_WHAT YOU SHOULD DO_: Tell how many lines in the data below include the word "précieuses". The answer is the number only.

(Transcribed page contents)

--------

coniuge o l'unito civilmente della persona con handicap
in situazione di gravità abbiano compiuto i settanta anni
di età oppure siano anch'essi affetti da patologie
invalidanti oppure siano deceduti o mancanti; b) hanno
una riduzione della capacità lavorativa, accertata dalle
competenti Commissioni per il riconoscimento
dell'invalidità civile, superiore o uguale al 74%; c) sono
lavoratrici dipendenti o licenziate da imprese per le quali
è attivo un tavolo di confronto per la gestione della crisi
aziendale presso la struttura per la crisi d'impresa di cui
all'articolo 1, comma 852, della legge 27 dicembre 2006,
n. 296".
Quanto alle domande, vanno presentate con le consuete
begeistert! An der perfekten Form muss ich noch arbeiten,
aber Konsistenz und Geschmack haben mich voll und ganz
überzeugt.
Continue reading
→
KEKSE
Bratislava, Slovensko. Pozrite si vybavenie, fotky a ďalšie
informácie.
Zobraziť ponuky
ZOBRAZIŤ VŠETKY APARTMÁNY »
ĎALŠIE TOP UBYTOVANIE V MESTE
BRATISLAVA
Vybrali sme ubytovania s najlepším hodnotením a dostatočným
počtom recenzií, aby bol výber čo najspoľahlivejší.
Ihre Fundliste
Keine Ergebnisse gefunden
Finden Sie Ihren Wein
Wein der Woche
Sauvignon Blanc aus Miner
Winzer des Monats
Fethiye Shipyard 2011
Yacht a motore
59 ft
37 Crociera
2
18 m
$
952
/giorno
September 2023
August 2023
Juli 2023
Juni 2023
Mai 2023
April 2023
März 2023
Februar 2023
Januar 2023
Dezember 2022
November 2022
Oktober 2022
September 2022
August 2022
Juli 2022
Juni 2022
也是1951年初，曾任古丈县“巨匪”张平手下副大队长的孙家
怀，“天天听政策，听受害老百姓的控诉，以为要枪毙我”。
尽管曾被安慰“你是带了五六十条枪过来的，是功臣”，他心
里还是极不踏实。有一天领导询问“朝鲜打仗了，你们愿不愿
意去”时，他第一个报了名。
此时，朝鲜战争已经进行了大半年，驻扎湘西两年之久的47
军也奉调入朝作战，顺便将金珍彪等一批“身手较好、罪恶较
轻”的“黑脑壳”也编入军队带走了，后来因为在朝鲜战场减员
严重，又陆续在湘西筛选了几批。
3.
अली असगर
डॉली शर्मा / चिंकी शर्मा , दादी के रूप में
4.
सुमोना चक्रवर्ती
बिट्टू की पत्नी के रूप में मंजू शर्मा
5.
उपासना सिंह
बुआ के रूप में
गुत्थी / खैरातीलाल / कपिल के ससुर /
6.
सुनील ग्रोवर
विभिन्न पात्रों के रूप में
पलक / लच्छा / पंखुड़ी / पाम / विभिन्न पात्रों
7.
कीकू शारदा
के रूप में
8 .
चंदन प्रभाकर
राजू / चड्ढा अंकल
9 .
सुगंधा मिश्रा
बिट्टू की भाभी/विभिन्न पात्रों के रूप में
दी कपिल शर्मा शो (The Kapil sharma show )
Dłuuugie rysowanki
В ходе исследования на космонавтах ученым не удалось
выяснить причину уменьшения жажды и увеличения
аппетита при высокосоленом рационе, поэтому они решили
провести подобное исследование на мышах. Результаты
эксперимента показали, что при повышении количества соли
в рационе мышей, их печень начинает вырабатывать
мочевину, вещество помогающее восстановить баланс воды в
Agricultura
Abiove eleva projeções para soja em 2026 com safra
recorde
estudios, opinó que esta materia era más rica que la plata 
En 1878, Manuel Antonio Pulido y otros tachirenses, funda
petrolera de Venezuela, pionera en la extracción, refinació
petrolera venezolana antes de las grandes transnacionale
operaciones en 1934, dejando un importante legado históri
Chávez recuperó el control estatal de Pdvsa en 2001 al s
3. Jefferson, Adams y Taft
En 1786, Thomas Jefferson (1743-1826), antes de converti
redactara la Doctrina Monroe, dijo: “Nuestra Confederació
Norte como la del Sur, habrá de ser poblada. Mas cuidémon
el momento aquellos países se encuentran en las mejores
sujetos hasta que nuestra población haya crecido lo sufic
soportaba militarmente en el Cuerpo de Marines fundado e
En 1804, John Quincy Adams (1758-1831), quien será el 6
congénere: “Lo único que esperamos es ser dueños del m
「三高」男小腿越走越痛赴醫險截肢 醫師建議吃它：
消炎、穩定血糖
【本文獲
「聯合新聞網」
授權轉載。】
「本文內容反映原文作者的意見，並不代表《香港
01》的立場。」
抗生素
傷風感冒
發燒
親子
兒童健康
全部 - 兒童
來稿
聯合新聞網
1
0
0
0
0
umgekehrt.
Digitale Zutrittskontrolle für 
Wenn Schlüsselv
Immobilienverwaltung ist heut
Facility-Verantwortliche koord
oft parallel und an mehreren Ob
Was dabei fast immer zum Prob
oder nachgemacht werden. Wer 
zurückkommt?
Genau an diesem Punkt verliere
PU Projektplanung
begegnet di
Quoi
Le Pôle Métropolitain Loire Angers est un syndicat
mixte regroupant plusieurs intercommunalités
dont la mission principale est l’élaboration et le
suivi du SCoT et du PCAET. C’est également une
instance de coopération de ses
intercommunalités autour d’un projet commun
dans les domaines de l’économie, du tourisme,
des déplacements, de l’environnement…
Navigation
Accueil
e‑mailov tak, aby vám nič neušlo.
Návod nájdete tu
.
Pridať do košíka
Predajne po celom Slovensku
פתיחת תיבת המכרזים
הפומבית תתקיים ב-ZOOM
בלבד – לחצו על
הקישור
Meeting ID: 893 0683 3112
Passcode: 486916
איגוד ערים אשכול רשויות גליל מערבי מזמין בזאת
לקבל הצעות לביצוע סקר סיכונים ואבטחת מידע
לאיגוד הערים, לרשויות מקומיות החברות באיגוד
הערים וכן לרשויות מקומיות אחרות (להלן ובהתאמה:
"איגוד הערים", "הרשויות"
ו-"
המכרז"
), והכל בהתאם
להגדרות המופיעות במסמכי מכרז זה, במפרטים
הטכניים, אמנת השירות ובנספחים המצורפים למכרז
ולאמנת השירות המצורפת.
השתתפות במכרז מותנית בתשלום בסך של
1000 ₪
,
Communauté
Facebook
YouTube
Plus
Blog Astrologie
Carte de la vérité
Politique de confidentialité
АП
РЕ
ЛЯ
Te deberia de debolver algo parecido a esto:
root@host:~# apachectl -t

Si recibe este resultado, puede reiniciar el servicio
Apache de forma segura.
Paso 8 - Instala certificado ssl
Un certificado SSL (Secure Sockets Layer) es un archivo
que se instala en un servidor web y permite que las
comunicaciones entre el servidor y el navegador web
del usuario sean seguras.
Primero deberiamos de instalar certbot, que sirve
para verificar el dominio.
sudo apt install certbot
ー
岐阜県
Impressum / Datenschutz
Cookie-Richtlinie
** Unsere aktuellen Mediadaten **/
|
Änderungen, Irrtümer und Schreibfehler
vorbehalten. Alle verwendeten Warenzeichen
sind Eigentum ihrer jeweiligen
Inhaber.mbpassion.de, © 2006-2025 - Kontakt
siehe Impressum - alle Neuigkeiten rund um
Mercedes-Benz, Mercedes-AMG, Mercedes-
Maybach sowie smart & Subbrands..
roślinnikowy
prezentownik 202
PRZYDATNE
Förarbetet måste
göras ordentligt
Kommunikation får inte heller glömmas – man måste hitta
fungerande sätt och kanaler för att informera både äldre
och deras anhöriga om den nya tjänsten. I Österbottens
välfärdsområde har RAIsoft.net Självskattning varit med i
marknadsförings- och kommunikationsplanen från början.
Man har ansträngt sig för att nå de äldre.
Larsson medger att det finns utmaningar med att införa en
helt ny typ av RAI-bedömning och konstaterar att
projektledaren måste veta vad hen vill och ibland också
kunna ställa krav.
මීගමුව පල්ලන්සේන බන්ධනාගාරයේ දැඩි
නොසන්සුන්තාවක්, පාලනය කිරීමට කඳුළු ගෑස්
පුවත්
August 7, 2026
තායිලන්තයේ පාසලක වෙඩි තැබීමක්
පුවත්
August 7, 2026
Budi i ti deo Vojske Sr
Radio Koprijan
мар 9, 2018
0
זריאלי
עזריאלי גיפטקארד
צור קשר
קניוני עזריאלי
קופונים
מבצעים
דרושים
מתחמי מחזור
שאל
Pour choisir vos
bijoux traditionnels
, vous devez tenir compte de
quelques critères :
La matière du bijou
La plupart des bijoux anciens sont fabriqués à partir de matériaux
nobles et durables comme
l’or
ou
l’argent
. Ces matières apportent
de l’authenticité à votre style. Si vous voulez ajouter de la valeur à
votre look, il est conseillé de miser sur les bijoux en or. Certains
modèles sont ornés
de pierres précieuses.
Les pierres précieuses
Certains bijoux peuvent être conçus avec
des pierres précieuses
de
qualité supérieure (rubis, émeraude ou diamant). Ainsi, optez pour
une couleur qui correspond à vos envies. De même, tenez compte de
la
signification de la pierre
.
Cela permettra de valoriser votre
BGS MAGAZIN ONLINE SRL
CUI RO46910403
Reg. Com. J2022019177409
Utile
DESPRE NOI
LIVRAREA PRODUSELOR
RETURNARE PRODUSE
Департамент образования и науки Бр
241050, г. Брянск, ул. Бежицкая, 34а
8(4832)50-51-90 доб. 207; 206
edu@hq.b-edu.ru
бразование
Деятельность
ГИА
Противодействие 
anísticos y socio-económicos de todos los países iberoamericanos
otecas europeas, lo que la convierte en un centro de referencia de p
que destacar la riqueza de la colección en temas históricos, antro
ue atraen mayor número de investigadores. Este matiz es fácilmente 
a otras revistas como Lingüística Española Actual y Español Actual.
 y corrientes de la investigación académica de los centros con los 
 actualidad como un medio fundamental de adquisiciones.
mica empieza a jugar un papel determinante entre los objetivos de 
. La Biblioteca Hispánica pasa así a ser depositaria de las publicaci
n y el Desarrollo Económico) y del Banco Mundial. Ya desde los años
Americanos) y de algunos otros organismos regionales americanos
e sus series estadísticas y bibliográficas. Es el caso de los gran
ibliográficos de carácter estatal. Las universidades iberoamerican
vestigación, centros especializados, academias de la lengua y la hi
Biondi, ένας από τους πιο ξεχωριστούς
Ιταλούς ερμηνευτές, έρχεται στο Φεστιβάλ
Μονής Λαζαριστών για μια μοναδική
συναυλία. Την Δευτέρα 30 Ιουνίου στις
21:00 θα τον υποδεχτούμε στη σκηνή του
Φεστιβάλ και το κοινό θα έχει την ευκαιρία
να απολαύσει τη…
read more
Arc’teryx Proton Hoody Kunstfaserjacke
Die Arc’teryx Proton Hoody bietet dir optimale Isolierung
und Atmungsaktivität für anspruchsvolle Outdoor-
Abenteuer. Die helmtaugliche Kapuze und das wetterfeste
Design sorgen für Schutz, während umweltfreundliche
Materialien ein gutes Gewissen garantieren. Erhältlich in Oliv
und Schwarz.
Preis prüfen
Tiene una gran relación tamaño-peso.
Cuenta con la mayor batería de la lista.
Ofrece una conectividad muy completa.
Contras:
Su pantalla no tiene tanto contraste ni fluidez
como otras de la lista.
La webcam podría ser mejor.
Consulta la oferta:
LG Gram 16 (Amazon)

--------

_EXERCISE RESULT_: 3